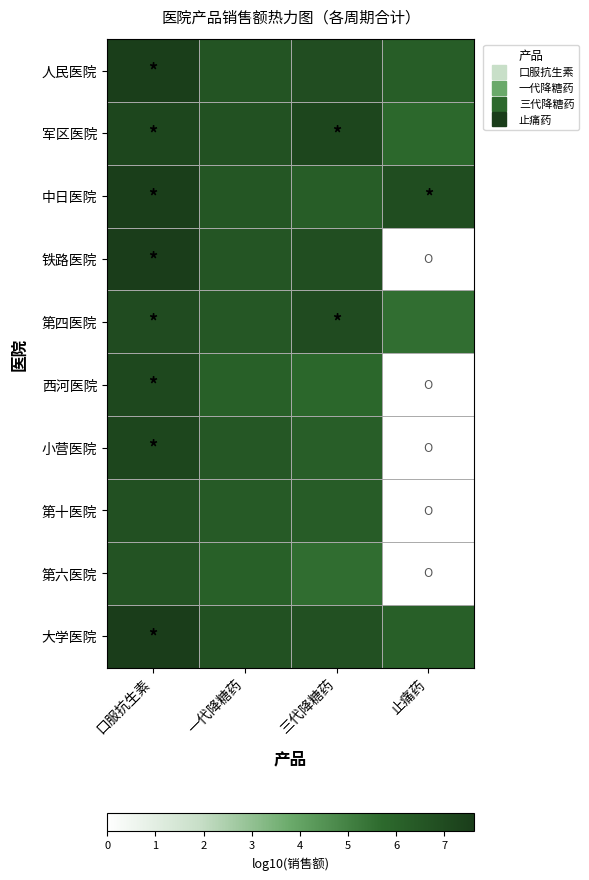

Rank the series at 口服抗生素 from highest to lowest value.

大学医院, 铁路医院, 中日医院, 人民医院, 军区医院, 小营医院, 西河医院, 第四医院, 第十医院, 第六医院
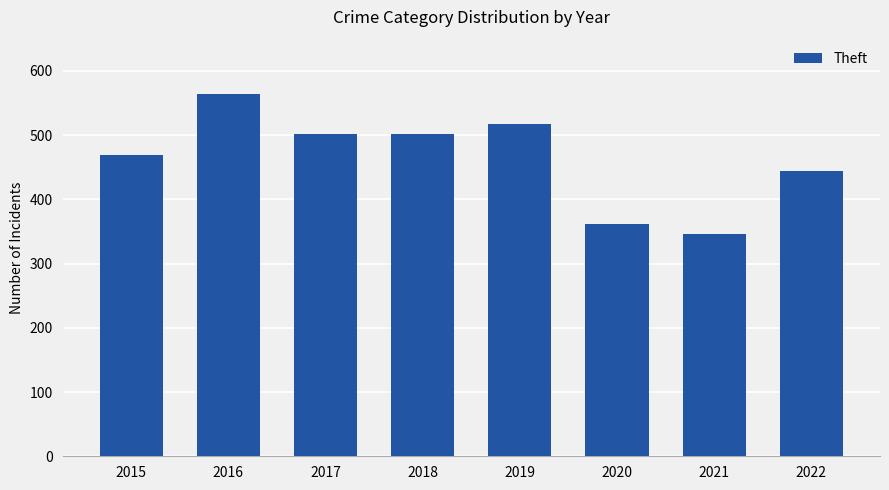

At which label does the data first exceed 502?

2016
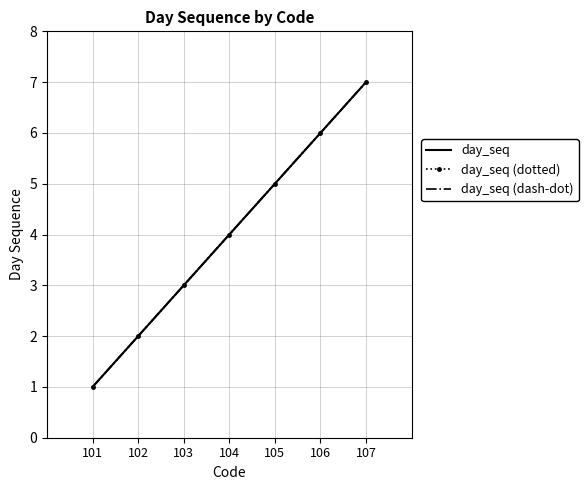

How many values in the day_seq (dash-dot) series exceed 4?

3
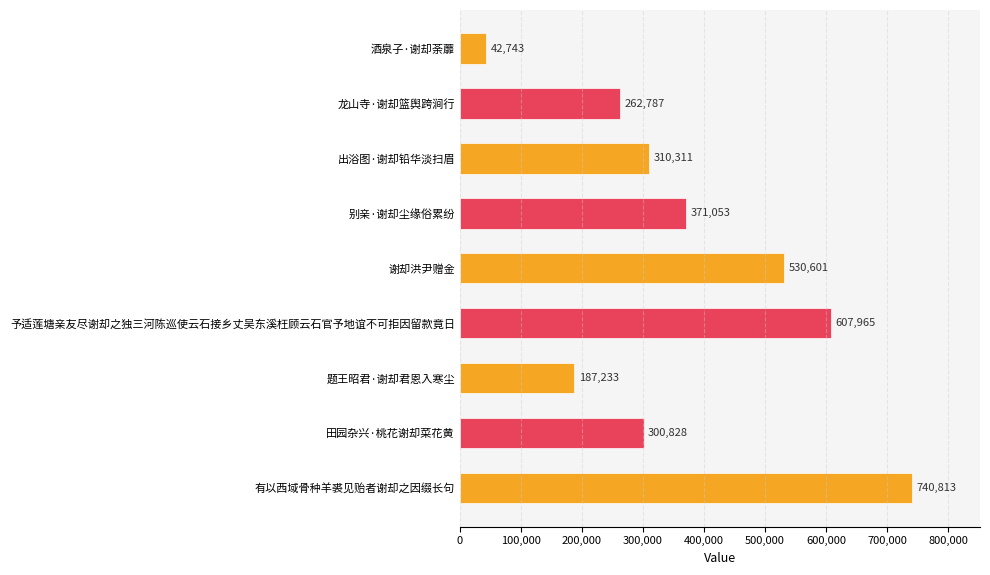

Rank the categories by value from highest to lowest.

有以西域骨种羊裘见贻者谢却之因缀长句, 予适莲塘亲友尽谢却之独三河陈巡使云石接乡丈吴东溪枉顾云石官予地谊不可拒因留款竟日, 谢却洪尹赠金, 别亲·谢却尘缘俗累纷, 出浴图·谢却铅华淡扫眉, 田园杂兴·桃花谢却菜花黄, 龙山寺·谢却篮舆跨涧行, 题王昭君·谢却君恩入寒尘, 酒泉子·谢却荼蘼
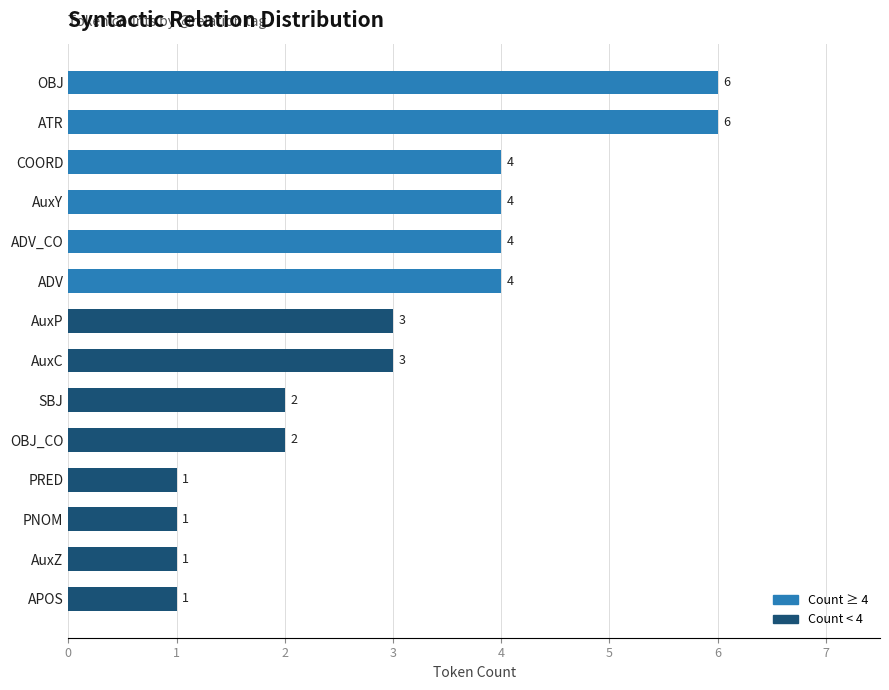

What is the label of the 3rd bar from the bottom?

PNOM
────────────────────
▸ Exercise:
Reproduce all of the records above word for word, omitting the pictures.

▸ Final answer:
Rank the series at 口服抗生素 from highest to lowest value.

大学医院, 铁路医院, 中日医院, 人民医院, 军区医院, 小营医院, 西河医院, 第四医院, 第十医院, 第六医院

At which label does the data first exceed 502?

2016

How many values in the day_seq (dash-dot) series exceed 4?

3

Rank the categories by value from highest to lowest.

有以西域骨种羊裘见贻者谢却之因缀长句, 予适莲塘亲友尽谢却之独三河陈巡使云石接乡丈吴东溪枉顾云石官予地谊不可拒因留款竟日, 谢却洪尹赠金, 别亲·谢却尘缘俗累纷, 出浴图·谢却铅华淡扫眉, 田园杂兴·桃花谢却菜花黄, 龙山寺·谢却篮舆跨涧行, 题王昭君·谢却君恩入寒尘, 酒泉子·谢却荼蘼

What is the label of the 3rd bar from the bottom?

PNOM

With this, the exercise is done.